Former Federal Reserve Chairman Alan Greenspan made some rather ominous economic observations Sunday.
Appearing on CNN’s Fareed Zakaria GPS, Greenspan said, “[T]he level of uncertainty about the very long-term future is far greater than at any time I particularly remember.” He blamed it on “government intervention [that] has been so horrendous that businesses cannot basically decide what to do about the future” (video follows with transcript and commentary):
ALAN GREENSPAN, FORMER FEDERAL RESERVE CHAIRMAN: There's no doubt that the very low long-term interest rates has had some buoying elements in the economy. The issue, however, goes beyond that because even though we have very major expansion of the balance sheets, it has not essentially spilled over in lending by commercial banks into the usual pattern that one sees when reserves go up.
FAREED ZAKARIA, HOST: So why aren't banks lending more? Because, you know, people I think who favor what the government is doing would say, well, they would lend even less if rates were higher. But what do you think fundamentally is at work here that companies in America are doing very well, they're not investing much. Banks are doing very well now, they’ve recovered, they're not lending.
GREENSPAN: First and most important issue to recognize in the United States – and it's a problem to an extent in other countries as well - is that the level of uncertainty about the very long-term future is far greater than at any time I particularly remember, and indeed…
ZAKARIA: Why is there more uncertainty now than there was in 1985 at the height of the Cold War? 1995 with the, you know, enormous changes in technology that were taking place? It doesn't, when I look at it today, it doesn't seem like it's more uncertain than those times.
GREENSPAN: It is.
GREENSPAN: It is, well, depending upon how you look at it, everyone agrees that it exists. There is a political difference of significant dimensions between people who believe that the extent of government intervention has been so horrendous that businesses cannot basically decide what to do about the future. For example, the percent of cash flow of business that is invested in any form of capital asset is that ratio two years ago was at the lowest level since 1938. It’s improved somewhat, but it is still extraordinarily low. And what we're observing there is with all this money coming in, all the profit, the cash flow, it cannot find adequate investments to use it.

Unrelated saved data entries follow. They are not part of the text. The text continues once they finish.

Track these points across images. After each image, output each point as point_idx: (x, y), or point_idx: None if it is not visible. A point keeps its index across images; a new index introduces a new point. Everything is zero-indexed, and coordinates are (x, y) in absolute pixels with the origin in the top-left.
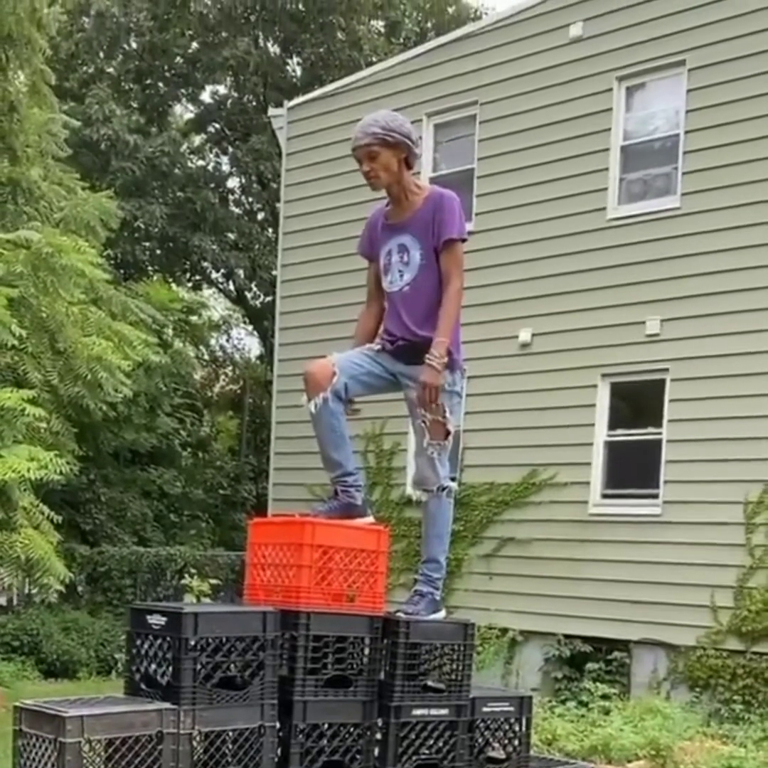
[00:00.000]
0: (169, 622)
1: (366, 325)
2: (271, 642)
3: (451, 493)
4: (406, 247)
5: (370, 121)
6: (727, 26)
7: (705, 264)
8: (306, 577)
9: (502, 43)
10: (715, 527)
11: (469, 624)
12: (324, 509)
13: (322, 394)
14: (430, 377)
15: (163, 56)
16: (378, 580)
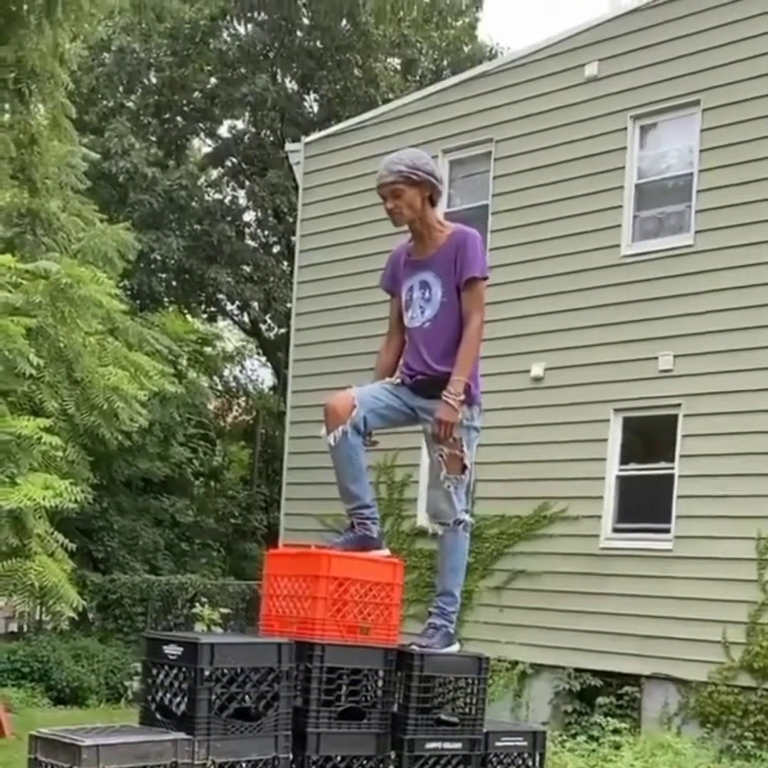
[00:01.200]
0: (185, 652)
1: (386, 358)
2: (286, 673)
3: (468, 526)
4: (428, 283)
5: (395, 159)
6: (741, 67)
7: (718, 301)
8: (321, 609)
9: (518, 81)
10: (727, 563)
11: (483, 657)
12: (340, 541)
13: (341, 426)
14: (446, 414)
15: (181, 91)
16: (392, 613)
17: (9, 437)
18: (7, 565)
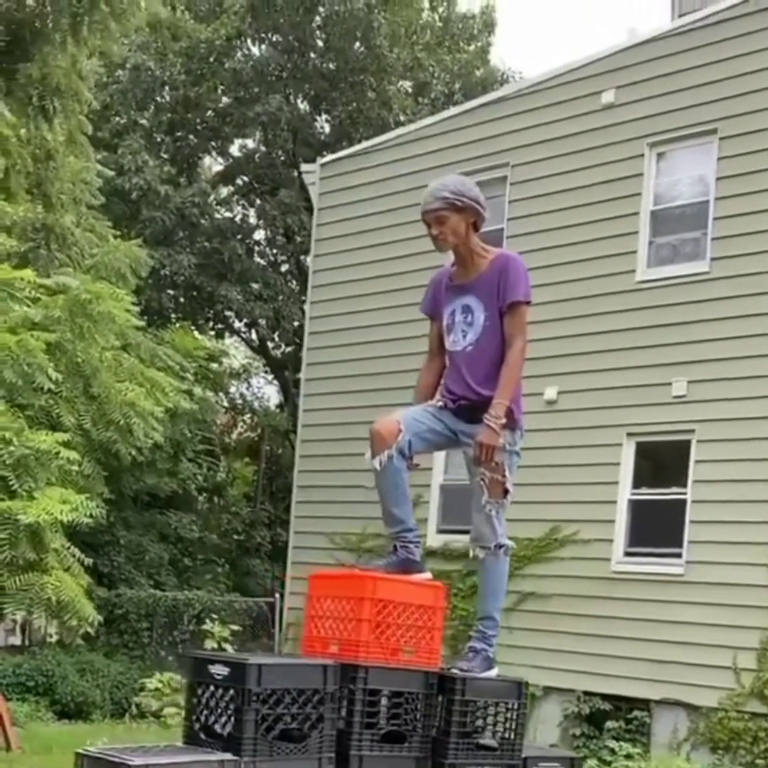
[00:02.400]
0: (233, 673)
1: (427, 380)
2: (331, 695)
3: (508, 550)
4: (470, 308)
5: (439, 186)
6: (759, 97)
7: (732, 328)
8: (365, 631)
9: (535, 107)
10: (739, 588)
11: (523, 683)
12: (383, 564)
13: (387, 451)
14: (487, 438)
15: (195, 109)
16: (435, 636)
17: (28, 451)
18: (24, 579)
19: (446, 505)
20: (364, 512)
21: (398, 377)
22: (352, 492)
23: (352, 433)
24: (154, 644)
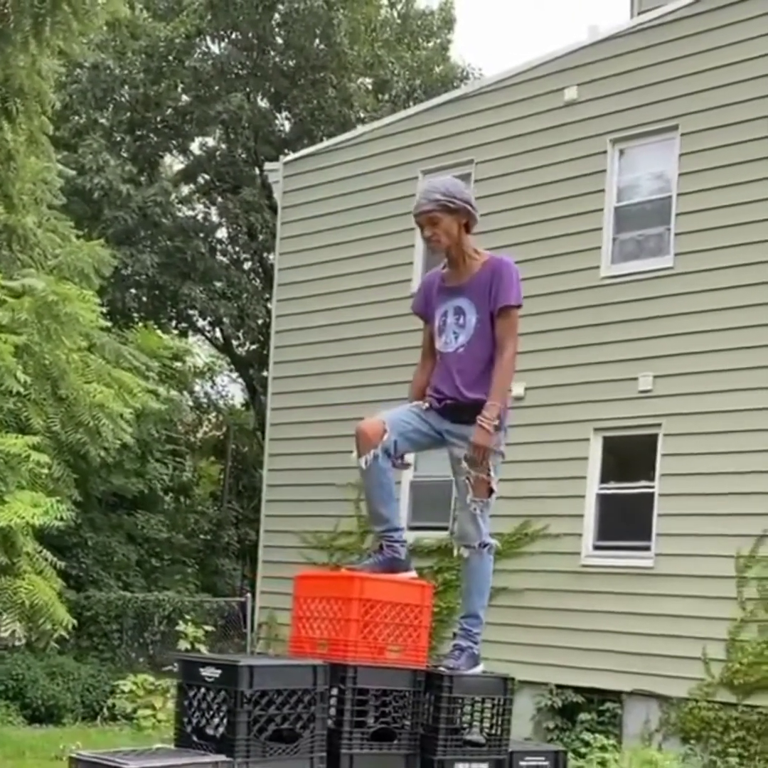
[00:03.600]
0: (224, 675)
1: (421, 382)
2: (321, 695)
3: (492, 549)
4: (462, 309)
5: (431, 187)
6: (719, 93)
7: (697, 322)
8: (354, 631)
9: (498, 104)
10: (707, 580)
11: (509, 678)
12: (369, 563)
13: (373, 450)
14: (482, 439)
15: (155, 108)
16: (421, 635)
17: None
18: None
19: (416, 502)
20: (335, 510)
21: (367, 374)
22: (322, 490)
23: (322, 431)
24: (124, 646)
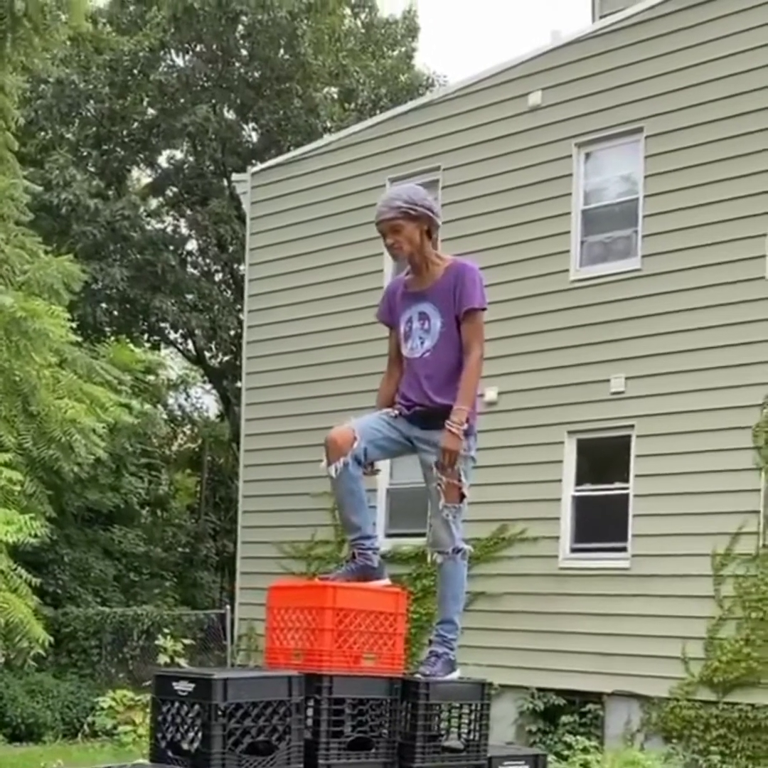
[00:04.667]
0: (198, 688)
1: (388, 390)
2: (297, 706)
3: (466, 554)
4: (426, 314)
5: (392, 195)
6: (683, 95)
7: (666, 323)
8: (328, 641)
9: (464, 110)
10: (684, 579)
11: (486, 683)
12: (342, 572)
13: (342, 458)
14: (451, 443)
15: (121, 122)
16: (397, 642)
17: None
18: None
19: (393, 509)
20: (312, 520)
21: (340, 383)
22: (298, 500)
23: (296, 441)
24: (103, 662)
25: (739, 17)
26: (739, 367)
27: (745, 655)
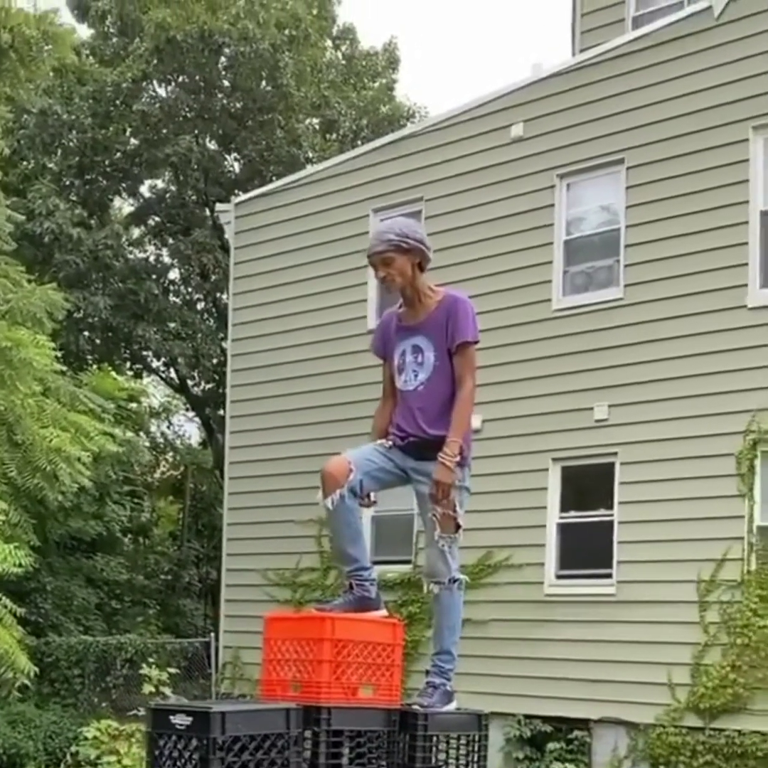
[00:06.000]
0: (196, 722)
1: (382, 422)
2: (295, 738)
3: (462, 584)
4: (420, 348)
5: (384, 228)
6: (663, 127)
7: (649, 352)
8: (326, 672)
9: (446, 141)
10: (669, 606)
11: (483, 714)
12: (339, 603)
13: (339, 491)
14: (444, 475)
15: (104, 152)
16: (394, 673)
17: None
18: None
19: (379, 536)
20: (297, 547)
21: (324, 411)
22: (283, 527)
23: (281, 468)
24: (86, 691)
25: (714, 52)
26: (722, 395)
27: (731, 681)
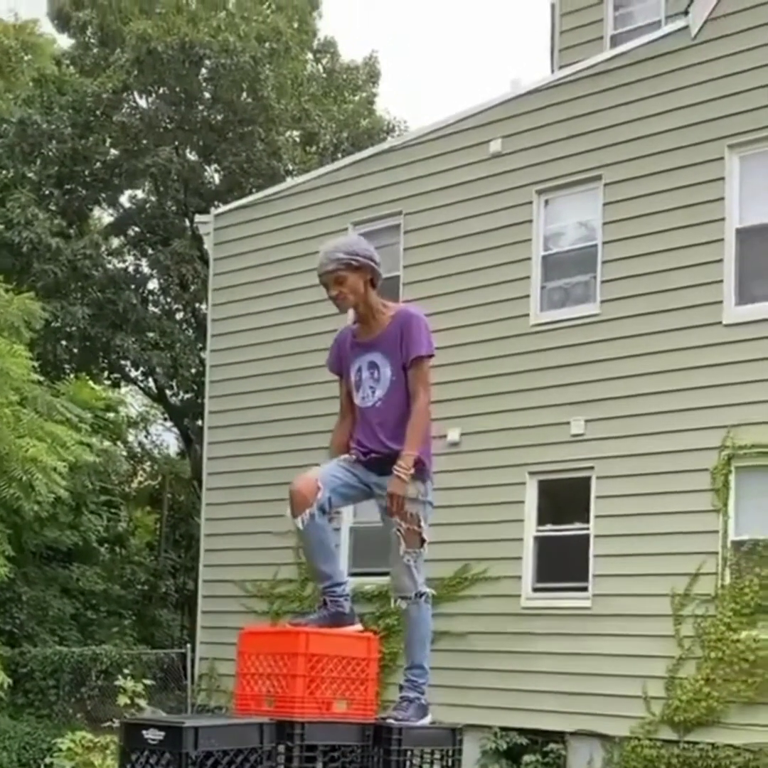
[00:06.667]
0: (168, 737)
1: (340, 438)
2: (268, 753)
3: (429, 598)
4: (376, 364)
5: (332, 247)
6: (640, 144)
7: (625, 367)
8: (300, 687)
9: (426, 156)
10: (644, 619)
11: (458, 728)
12: (314, 618)
13: (308, 510)
14: (397, 488)
15: (83, 162)
16: (369, 688)
17: None
18: None
19: (357, 548)
20: (275, 558)
21: (302, 423)
22: (261, 538)
23: (259, 479)
24: (61, 702)
25: (691, 71)
26: (697, 411)
27: (705, 694)
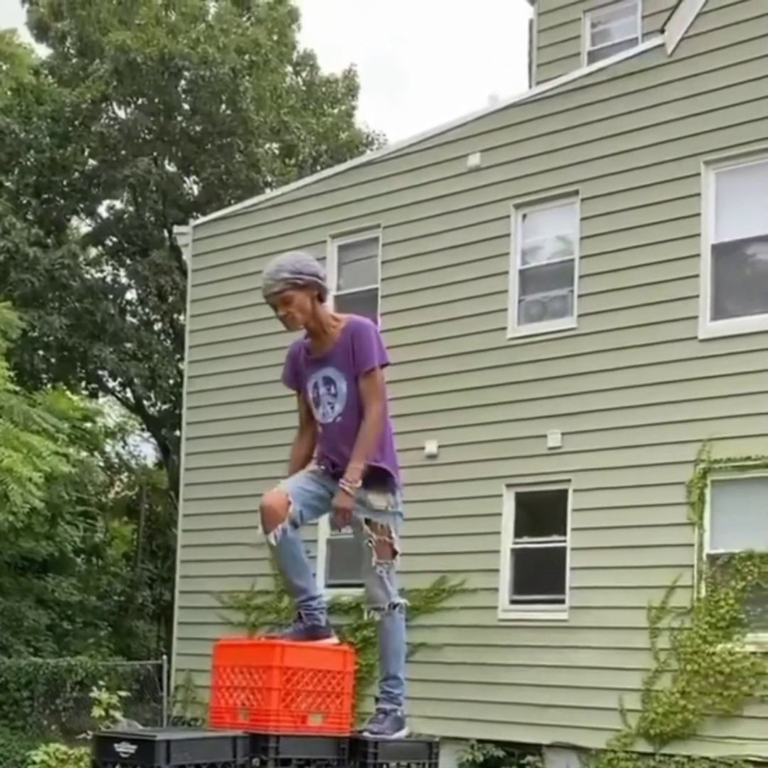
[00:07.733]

Of course, this is what conservatives have been saying since the Democrats took over Congress in 2007 and the White House in 2009: excessive government intervention into the business world will cause business leaders to be squeamish about investing due to their fear of the future.
Needless to say folks such as Zakaria and his colleagues in the media don't agree.
That said, a few minutes later, Zakaria asked about Ben Bernanke’s likely successor:
ZAKARIA: One final question, I know you're not going to tell me what you think of Janet Yellen as a potential Fed chairman. But I'm going to ask you a slightly different question. Do you think it makes a difference in your long experience that she's a woman? You happen to be married to a very strong, professional working woman. Do you think men and women approach something like economic policy differently?
GREENSPAN: Not that I can determine. I, in fact, and Janet Yellen is a very good, an excellent economist, very intelligent. She knows exactly what is going on. I, I've worked with her for years. I learned a lot from her. Actually, she knows what's going on. She will do as well as anyone I can think can handle it. But there's a different type of problem that's going to be occurring. None of us has handled this before. She's as qualified as anyone I know to deal with it, and sufficiently knowledgeable with that extraordinary staff at the Federal Reserve to handle it.
I'd call that quite an endorsement, wouldn't you?